L'action Schneider Electric gagne +8 % après le cessez-le-feu États-Unis-Iran
Schneider Electric gagne plus de 8 % ce mercredi matin à 252,25 €, dans un marché parisien en nette hausse. Le titre profite du soulagement généralisé lié au cessez-le-feu annoncé entre les États-Unis et l'Iran, qui fait refluer les tensions sur les chaînes d'approvisionnement énergétique mondiales. Le CAC 40 progresse de 4,28 % en séance, tandis que le SBF 120 avance de 4,20 %.
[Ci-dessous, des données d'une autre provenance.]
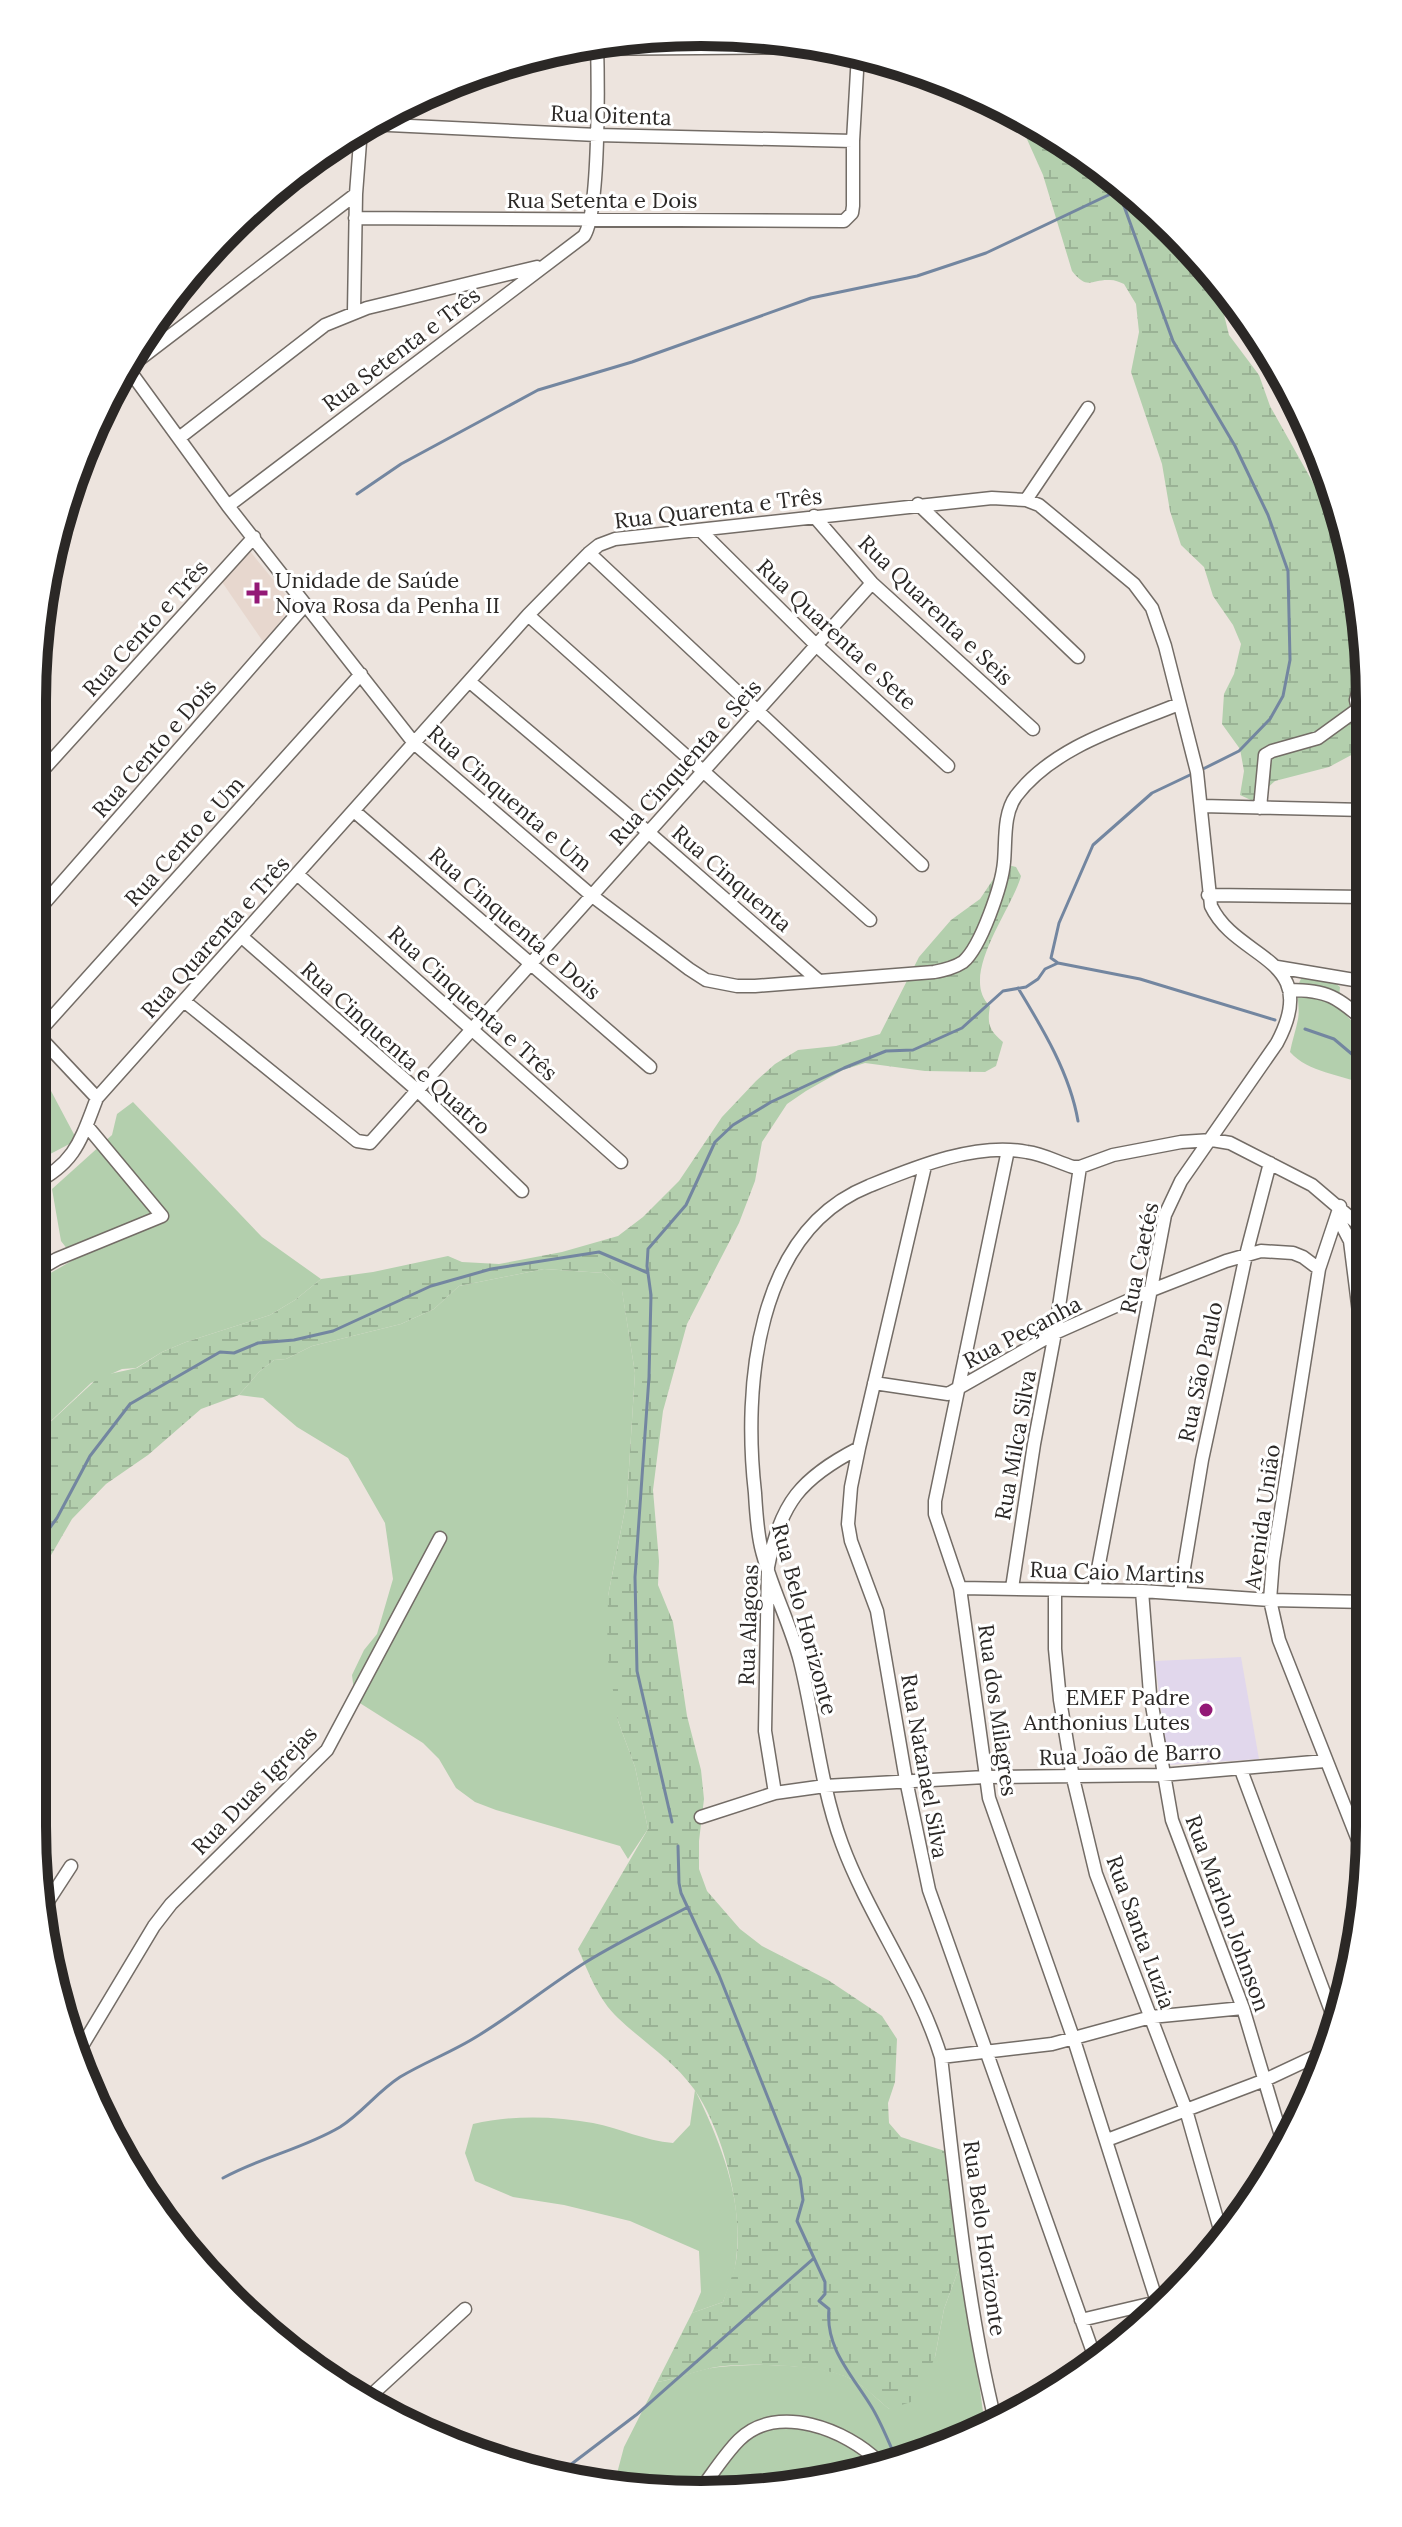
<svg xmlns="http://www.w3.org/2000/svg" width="1402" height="2527" viewBox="0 0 1402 2527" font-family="Lora,serif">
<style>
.built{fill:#e7d7ce}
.education{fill:#e1d7ec}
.grass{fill:#b3cfad}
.wetland{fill:url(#wetland-marsh)}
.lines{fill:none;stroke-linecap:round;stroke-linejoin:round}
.stream{stroke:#7386a0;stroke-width:3}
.minor-casing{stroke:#736c66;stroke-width:15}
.minor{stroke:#fff;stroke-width:12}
.poi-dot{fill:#931976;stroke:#fff;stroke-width:3}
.labels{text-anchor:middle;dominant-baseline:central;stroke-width:6;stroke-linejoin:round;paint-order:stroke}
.street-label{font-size:22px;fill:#2b2826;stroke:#fff}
.poi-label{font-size:22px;fill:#2b2826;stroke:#fff;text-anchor:start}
.rim{fill:none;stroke:#2b2826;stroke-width:10}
</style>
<defs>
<pattern id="wetland-marsh" width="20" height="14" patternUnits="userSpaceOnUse" patternTransform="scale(2)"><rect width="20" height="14" fill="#b3cfad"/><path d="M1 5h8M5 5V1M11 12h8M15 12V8" fill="none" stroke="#9ab295"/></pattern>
</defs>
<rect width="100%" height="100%" fill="#ede4de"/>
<path class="built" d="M 249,550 L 293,604 L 264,643 L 222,582 Z"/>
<path class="education" d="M 1241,1657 L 1259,1759 L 1168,1765 L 1155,1661 Z"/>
<path class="grass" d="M 1305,974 L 1331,980 L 1340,987 C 1337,1013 1348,1017 1366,1033 L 1366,1085 C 1340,1074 1309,1073 1290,1052 C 1292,1041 1296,1030 1298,1019 C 1301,1004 1292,986 1305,974 Z
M 33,1057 L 77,1140 L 33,1163 Z
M 133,1102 L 262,1237 L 321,1279 L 295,1300 L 270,1315 L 186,1342 L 162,1352 L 136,1368 L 122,1369 L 91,1383 L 32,1439 L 33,1283 L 75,1259 L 61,1241 L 52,1189 L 112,1135 L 117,1114 Z
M 544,1269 L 604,1273 L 622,1290 L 635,1373 L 627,1499 L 608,1596 L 618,1721 L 635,1767 L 648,1829 L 628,1859 L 620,1846 L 496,1810 L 475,1802 L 456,1788 L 439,1759 L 423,1743 L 355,1700 L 352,1675 L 364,1650 L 377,1634 L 393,1579 L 385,1523 L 348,1458 L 297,1427 L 263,1398 L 239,1395 L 259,1372 L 274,1360 L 286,1359 L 312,1346 L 401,1324 L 434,1309 L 459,1286 Z
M 695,2090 C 721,2143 744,2200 736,2260 C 735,2274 728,2288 723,2302 L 692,2313 L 701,2292 L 699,2251 L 630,2221 L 564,2205 L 513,2197 L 475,2181 L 465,2153 L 473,2124 C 511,2115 554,2116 593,2123 C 620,2128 645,2141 673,2143 L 690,2125 Z
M 962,2260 L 985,2426 L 957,2444 L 744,2494 L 615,2481 L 624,2447 L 657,2382 C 676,2379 694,2371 712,2368 C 745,2363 820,2363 849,2378 C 864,2385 877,2399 889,2409 L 935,2357 L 944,2309 Z"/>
<path class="wetland" d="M 1005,108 L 1036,122 L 1174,228 L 1215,278 L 1229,335 L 1259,375 L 1270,406 L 1348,545 L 1364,614 L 1365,743 L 1357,752 L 1329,767 L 1275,781 L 1253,801 L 1240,795 L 1244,771 L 1240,749 L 1222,724 L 1224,694 L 1234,674 L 1241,644 L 1233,625 L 1213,596 L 1204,567 L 1181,545 L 1170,511 L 1162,464 L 1131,372 L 1139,332 L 1136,304 L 1124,284 C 1119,282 1115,280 1110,280 C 1091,279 1088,291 1072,271 L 1043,175 L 1026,137 Z
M 1008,865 L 1016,867 L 1021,876 C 1012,910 958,976 990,1006 C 987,1024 989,1030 1003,1042 L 996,1066 L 985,1072 L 925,1071 L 865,1063 L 843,1070 L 806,1091 L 787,1104 L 762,1142 L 755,1181 L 739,1223 L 687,1324 L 663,1411 L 653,1490 L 659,1561 L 658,1585 L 673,1622 L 687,1716 L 701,1770 L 704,1799 L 699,1841 L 699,1869 L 707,1891 L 740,1929 L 762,1946 L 828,1980 L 882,2016 L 897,2039 L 895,2082 L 888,2103 L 889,2123 L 901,2137 L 948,2152 L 962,2260 L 944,2309 L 935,2357 L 917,2400 L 889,2409 C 877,2399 864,2386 851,2379 C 823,2364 742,2362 711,2368 C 693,2372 676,2379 657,2382 L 692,2313 L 723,2302 C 727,2288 734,2274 736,2261 C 744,2212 723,2130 694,2089 C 673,2060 643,2042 618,2018 C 598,1999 589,1973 578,1949 L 648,1829 L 635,1767 L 618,1721 L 607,1654 L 608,1596 L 627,1499 L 635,1373 L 622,1291 L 604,1273 L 544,1269 L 459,1286 L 434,1309 L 401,1324 L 312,1346 L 286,1359 L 274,1360 L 259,1372 L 239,1395 L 201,1409 L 148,1455 L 106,1484 L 72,1519 L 32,1588 L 32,1439 L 100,1376 L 137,1368 L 162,1352 L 186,1342 L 270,1315 L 295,1300 L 321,1279 L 373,1272 L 448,1256 L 462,1262 L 499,1264 L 562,1252 L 618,1236 L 643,1217 L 679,1181 L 722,1117 L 756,1081 L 775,1064 L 798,1050 L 836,1046 L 880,1034 L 919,957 L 951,920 L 980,899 L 1000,869 Z"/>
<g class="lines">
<path class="stream" d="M 1116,184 L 1173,341 L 1235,446 L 1268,515 L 1288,571 L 1290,660 L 1283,696 L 1270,719 L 1239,751 L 1199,771
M 220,240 L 220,239
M 357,494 L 401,464 L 538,390 L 632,362 L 811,298 L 917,276 L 986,253 L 1119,190
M 1058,963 L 1051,958 L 1059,923 L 1093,845 L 1152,793 L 1192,774
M 1018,988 C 1043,1029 1070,1074 1078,1121
M 1305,1029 L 1334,1039 L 1366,1066
M 32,1552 L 57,1518 L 90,1456 L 130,1404 L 220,1352 L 234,1353 L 258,1343 L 294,1340 L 333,1331 L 431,1286 L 491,1269 L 599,1252 L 648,1273
M 672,1822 L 637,1671 L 635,1577 L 649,1377 L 651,1295 L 647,1266 L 648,1249 L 686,1205 L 715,1142 L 733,1125 L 771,1102 L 844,1068 L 886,1051 L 913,1050 L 962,1028 L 1003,991 L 1026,987 L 1038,979 L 1045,969 L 1058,963 L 1140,979 L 1275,1020
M 678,1846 L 679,1883 L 681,1893 L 719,1975 L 800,2178 L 803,2200 L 797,2221 L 825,2282 L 825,2294 L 819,2301 L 829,2309 C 825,2348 852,2375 871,2406 C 881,2422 888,2441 896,2458
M 223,2178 C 261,2157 303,2149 340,2127 C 362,2113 377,2092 400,2077 C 425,2062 452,2052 476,2037 C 514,2014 548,1986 586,1962 C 618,1942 654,1925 688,1907
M 557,2475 L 636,2415 L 814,2258"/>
<defs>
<path id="minor" d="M 566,49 L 827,47
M 368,124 L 597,135 L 853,141
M 355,218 L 844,221 L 852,213 L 853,206 L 853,141 L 858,54
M 354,312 L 356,194 L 361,129
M 124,363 L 228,506 L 414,743 L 591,895 L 689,969 L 706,980 L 737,986 L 755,986 L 934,972 C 944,970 954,968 963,962 C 981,947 1002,885 1004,862 C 1006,841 1003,814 1016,796 C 1054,746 1123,727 1179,704
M 128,368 L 356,194
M 1302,421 L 1341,513
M 179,438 L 325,325 L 367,308 L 537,267
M 1026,500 L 1088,408
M 918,504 L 1078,657
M 228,506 L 584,236 C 600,212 598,79 597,43
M 814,516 L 872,583 L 1033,729
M 700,530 L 817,646 L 948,766
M 589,553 L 922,865
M 528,615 L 870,920
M 470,682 L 648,832 L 819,981
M 1358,709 L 1356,700 L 1365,670
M 33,781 L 254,537
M 1202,806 L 1365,810
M 1260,808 L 1265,755 L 1272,751 L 1318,738 L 1358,709
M 354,811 L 650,1067
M 297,874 L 621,1162
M 1208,895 L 1365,897
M 33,916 L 305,605
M 242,937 L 418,1091 L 522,1191
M 1277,967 L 1366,982
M 1289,990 C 1328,990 1337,997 1366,1022
M 184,1001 L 357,1141 L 370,1143 L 872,583
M 33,1030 L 97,1098
M 33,1032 L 37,1034 L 361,674
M 1008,1150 L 935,1501 L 935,1514 L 960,1588 L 989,1798 L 1074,2040 L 1159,2308
M 925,1166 L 859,1448 L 851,1487 L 848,1524 L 851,1541 L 877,1611 L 906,1780 L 929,1890 L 1095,2358
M 33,1184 C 76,1163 81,1139 97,1098 L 528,615 L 589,553 L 599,545 L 615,539 L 992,498 L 1026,500 L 1039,505 L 1134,584 L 1152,608 L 1165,646 L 1197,772 L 1211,906 C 1237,961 1323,957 1277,1043 L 1181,1181 L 1165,1215 L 1094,1590
M 1340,1206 L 1319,1269 L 1273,1561 L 1270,1600 L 1279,1640 L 1369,1868
M 1337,1216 L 1350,1241 L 1367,1376
M 33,1273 L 57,1259 L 162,1216 L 87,1126
M 874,1383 L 948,1394 L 1055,1333 L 1152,1290 L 1226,1261 L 1261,1251 L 1293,1253 L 1303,1257 L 1319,1269
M 960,1588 L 1142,1591 L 1270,1600 L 1368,1602
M 1012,1588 L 1034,1444 L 1055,1333 L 1080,1167
M 1055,1590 L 1055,1649 L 1060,1700 L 1073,1778 L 1096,1874 L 1186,2110 L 1221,2233
M 1142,1591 L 1150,1694 L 1172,1820 L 1243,2008 L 1285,2149
M 1180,1592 L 1202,1460 L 1246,1255 L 1270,1163
M 1241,1770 L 1337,2027
M 775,1793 L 765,1731 L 768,1567 C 780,1503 801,1478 859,1448
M 701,1817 L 775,1793 L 825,1786 L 985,1777 L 1162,1775 L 1325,1761
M 45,1906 L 71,1866
M 76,2056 L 154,1926 L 171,1904 L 327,1750 L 440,1538
M 941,2057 L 1052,2044 L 1151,2017 L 1243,2008
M 1107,2140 L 1265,2080 L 1331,2049
M 1081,2320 L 1166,2300
M 367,2399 L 465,2309
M 995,2420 C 966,2302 955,2178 941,2057 C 918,1982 869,1917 842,1844 C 820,1785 815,1721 800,1661 C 790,1622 770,1586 761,1547 C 757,1529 756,1510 755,1493 C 743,1388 755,1232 869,1186 C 916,1167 976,1142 1027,1152 C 1043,1154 1057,1162 1073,1167 L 1080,1167 L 1113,1155 L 1181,1142 L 1212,1140 L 1230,1143 L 1312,1185 L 1366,1231
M 701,2489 C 713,2473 725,2454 739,2440 C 777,2402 847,2430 879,2462"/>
</defs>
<use href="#minor" class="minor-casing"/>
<use href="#minor" class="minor"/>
</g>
<g class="poi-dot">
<path d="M253 581h8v8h8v8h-8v8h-8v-8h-8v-8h8z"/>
<circle cx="1206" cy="1710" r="8"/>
</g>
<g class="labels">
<g class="street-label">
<text transform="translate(611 115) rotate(2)">Rua Oitenta</text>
<text x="602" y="200">Rua Setenta e Dois</text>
<text transform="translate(401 349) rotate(-37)">Rua Setenta e Três</text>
<text transform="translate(718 508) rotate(-7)">Rua Quarenta e Três</text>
<text transform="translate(936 610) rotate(44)">Rua Quarenta e Seis</text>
<text transform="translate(145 628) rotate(-48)">Rua Cento e Três</text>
<text transform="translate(837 634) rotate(43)">Rua Quarenta e Sete</text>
<text transform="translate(154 748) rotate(-49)">Rua Cento e Dois</text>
<text transform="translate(685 762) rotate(-48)">Rua Cinquenta e Seis</text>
<text transform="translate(510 798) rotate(41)">Rua Cinquenta e Um</text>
<text transform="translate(184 841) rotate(-48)">Rua Cento e Um</text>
<text transform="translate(732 878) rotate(41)">Rua Cinquenta</text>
<text transform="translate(515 923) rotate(41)">Rua Cinquenta e Dois</text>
<text transform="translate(215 937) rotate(-48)">Rua Quarenta e Três</text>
<text transform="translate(473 1003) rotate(42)">Rua Cinquenta e Três</text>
<text transform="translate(396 1048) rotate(42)">Rua Cinquenta e Quatro</text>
<text transform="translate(1139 1258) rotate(-78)">Rua Caetés</text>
<text transform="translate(1022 1332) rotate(-28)">Rua Peçanha</text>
<text transform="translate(1200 1372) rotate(-78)">Rua São Paulo</text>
<text transform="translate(1015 1445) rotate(-80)">Rua Milca Silva</text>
<text transform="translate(1262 1517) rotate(-82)">Avenida União</text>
<text transform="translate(1117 1572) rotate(2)">Rua Caio Martins</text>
<text transform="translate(805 1619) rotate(75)">Rua Belo Horizonte</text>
<text transform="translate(748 1625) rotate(-88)">Rua Alagoas</text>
<text transform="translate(998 1710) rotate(82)">Rua dos Milagres</text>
<text transform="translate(1130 1754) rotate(-2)">Rua João de Barro</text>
<text transform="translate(925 1766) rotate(80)">Rua Natanael Silva</text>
<text transform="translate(254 1790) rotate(-46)">Rua Duas Igrejas</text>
<text transform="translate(1228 1913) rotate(70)">Rua Marlon Johnson</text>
<text transform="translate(1141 1932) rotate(70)">Rua Santa Luzia</text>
<text transform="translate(985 2238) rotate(82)">Rua Belo Horizonte</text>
</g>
<g class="poi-label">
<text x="275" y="580">Unidade de Saúde<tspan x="275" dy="25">Nova Rosa da Penha II</tspan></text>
<text x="1190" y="1697" text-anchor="end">EMEF Padre<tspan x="1190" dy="25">Anthonius Lutes</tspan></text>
</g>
</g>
<path d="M0 0H1402V2527H0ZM701 46H701A655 655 0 0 1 1356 701V1826A655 655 0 0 1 701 2481H701A655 655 0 0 1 46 1826V701A655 655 0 0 1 701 46Z" fill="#fff" fill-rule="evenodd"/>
<path class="rim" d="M701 46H701A655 655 0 0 1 1356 701V1826A655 655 0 0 1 701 2481H701A655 655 0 0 1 46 1826V701A655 655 0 0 1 701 46Z"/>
</svg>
Une détente géopolitique favorable au spécialiste de la gestion de l'énergie
Le titre Schneider Electric s'inscrit parmi les fortes hausses de la matinée à Paris, avec un bond de 8,15 % par rapport à la clôture de la veille à 233,25 €. L'annonce, ce 8 avril, d'un cessez-le-feu entre Washington et Téhéran ouvre la perspective d'une réouverture du détroit d'Ormuz, passage stratégique par lequel transite environ un cinquième du pétrole mondial. Le prix du Brent a chuté de 15 % dans la foulée, repassant sous la barre des 100 dollars à 92,99 dollars. Pour un groupe comme Schneider Electric, dont l'activité couvre l'ensemble de la chaîne de gestion de l'énergie et de l'automatisation industrielle, la perspective d'un apaisement des coûts énergétiques et d'une normalisation des flux logistiques constitue un facteur de soutien direct.
Le mouvement haussier du titre s'inscrit dans un rebond plus large : sur sept jours, la performance atteint 10,1 %, et sur un an, le gain cumulé ressort à 35,21 %. Des valeurs industrielles comparables comme Airbus (+6,33 %) et Safran (+10,35 %) affichent également de solides progressions en séance, témoignant d'un regain d'appétit généralisé pour le secteur.
Le titre repasse au-dessus de ses moyennes mobiles clés
Ce sursaut ramène le cours de Schneider Electric à 252,25 €, soit au-dessus de sa moyenne mobile à 50 jours (249,80 €) et nettement au-delà de la moyenne mobile à 200 jours (236,40 €). Le franchissement de ces deux seuils techniques signale un retournement de dynamique à court terme, après plusieurs semaines de pression baissière illustrée par un MACD encore négatif. Le RSI, à 43, reste toutefois en zone neutre, ce qui suggère que le mouvement haussier n'a pas encore atteint un territoire de surachat.
Du côté des bandes de Bollinger, le cours évolue dans la partie haute du canal (76 %), entre la borne supérieure à 261,04 € et la borne inférieure à 224,84 €. Le prochain seuil de résistance identifié se situe à 276,70 €. Sur le plan du calendrier, les investisseurs attendent désormais la publication des résultats du premier trimestre 2026, prévue le 30 avril, qui constituera un test de la solidité opérationnelle du groupe dans un environnement qui est resté perturbé pendant plusieurs semaines par la crise au Moyen-Orient.